Profession Ellen Langer who was the consultant for the study, which also she ran for the first time 30 years earlier, contends that the way that we age isn’t inevitable. It seems that we risk limiting our possibilities in later life by living up to social expectations of what ageing means. One area where this was evident was in rehabilitation from illness and injury. A number of the participants who’d had strokes or falls were tentative in walking and performing household tasks. However with encouragement, they were able to achieve a much better recovery and take on activities and hobbies they thought were behind them in a very short space of time.
Although living in a 70s house and wearing 70s clothes may have had an impact, it seemed like one of the biggest benefits of the study came from being in a stimulating environment. The participants had great fun joking with each other which lifted everyone’s spirits. They played a big part in the success of the experiment by encouraging one another to achieve their goals for the week. Many of them had been missing the stimulation of their working lives and it was clear that the free time and solitude we crave when we work full time can become a pitfall later in life if it translates to lack of purpose and isolation.
I am glad I saw this documentary in my early 50’s because it challenged me to rethink my attitude to what I am capable of.

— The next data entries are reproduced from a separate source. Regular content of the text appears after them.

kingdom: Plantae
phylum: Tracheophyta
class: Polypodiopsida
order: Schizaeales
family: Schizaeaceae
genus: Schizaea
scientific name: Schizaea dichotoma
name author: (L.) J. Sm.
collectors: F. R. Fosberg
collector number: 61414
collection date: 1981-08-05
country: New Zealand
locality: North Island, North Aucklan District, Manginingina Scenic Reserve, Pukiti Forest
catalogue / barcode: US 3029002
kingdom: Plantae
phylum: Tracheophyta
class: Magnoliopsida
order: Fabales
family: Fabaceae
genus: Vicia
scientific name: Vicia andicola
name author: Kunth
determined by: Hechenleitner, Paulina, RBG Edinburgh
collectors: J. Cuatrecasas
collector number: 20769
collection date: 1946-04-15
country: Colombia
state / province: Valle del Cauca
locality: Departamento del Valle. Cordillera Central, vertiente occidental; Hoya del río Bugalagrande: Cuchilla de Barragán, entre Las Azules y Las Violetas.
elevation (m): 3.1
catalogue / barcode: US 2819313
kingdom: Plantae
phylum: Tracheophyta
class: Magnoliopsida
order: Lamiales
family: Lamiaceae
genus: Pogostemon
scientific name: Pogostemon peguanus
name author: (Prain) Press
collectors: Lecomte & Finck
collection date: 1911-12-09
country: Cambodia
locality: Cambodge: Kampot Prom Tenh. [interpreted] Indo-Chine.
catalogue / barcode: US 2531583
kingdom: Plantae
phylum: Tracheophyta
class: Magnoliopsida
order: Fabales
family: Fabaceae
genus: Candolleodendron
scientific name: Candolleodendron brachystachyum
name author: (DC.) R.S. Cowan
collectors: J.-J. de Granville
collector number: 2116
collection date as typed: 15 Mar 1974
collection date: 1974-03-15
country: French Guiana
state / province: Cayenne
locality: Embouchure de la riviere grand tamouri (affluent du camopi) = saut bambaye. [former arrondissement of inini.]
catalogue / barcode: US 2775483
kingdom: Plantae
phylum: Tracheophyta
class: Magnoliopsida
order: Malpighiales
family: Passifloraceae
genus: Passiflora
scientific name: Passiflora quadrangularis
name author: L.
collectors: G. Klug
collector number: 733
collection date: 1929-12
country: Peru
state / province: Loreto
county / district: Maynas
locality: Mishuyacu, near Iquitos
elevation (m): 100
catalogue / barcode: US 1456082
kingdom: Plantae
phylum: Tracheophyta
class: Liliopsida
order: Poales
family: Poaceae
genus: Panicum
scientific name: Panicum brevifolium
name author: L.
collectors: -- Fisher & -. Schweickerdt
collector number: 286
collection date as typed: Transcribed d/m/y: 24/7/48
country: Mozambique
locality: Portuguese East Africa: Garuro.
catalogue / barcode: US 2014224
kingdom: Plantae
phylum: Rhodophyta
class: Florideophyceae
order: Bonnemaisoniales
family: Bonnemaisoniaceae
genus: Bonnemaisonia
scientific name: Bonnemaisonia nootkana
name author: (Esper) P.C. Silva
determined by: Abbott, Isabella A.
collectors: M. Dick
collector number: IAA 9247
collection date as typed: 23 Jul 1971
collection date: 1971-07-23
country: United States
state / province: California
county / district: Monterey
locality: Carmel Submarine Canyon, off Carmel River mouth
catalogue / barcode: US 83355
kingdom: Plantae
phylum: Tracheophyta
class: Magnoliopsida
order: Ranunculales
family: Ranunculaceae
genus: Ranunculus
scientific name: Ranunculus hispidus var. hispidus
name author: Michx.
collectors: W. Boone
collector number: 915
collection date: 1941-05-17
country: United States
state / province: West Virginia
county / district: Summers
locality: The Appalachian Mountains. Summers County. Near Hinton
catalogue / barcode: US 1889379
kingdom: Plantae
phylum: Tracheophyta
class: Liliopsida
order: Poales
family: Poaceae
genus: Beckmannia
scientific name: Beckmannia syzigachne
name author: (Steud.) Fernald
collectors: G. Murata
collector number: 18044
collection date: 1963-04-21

It made me aware that I need to get more serious about maintaining my fitness and flexibility while I am still able to do so, and nip the “I’m to old for that” talk in the bud. The participants in the study improved very quickly, which means that they were capable of more than they thought they were all along.
Putting what I have learned from this documentary into practice requires finding a balance so that I respect my genuine limitations, without holding myself back unnecessarily. This also applies in my dealings with others, particularly the seniors in my life. While its true that we may be more capable than we think we are, people who are not used to being challenged to extend themselves find it very confronting if they pushed to do things for themselves. They can feel that they are being bullied, disrepected, or abandoned which can be very discouraging. Hopefully I can fulfill the role of encourager and motivator, without turning into commando boot camp trainer.